Segment Start: Provided records
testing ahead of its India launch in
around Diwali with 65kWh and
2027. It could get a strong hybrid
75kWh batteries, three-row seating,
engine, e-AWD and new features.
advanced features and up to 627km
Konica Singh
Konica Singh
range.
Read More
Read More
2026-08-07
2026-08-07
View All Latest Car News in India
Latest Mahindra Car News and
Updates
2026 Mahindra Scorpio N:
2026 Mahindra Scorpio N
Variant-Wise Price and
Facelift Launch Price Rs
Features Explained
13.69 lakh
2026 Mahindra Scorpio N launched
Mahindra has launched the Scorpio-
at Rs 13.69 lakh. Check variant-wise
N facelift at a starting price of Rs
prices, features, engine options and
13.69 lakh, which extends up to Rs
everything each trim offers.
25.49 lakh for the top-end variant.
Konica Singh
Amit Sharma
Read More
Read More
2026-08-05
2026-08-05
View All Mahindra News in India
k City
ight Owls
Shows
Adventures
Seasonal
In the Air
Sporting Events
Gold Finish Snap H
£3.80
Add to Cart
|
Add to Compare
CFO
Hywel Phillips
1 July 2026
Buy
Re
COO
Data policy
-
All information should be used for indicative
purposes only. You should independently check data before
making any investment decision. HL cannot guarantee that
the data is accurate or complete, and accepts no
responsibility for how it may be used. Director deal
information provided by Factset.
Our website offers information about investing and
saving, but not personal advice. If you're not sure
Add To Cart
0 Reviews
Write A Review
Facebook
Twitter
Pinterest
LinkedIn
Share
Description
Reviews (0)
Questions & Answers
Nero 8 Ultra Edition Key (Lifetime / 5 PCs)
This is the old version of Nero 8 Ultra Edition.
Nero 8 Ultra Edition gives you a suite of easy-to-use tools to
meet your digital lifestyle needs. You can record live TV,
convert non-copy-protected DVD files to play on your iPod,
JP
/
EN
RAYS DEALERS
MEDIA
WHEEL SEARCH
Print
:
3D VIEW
Segment End: Provided records
== How to complete this task ==
Extract every line of the records that contains the string "your". Case counts.

== Answer space ==
meet your digital lifestyle needs. You can record live TV,
convert non-copy-protected DVD files to play on your iPod,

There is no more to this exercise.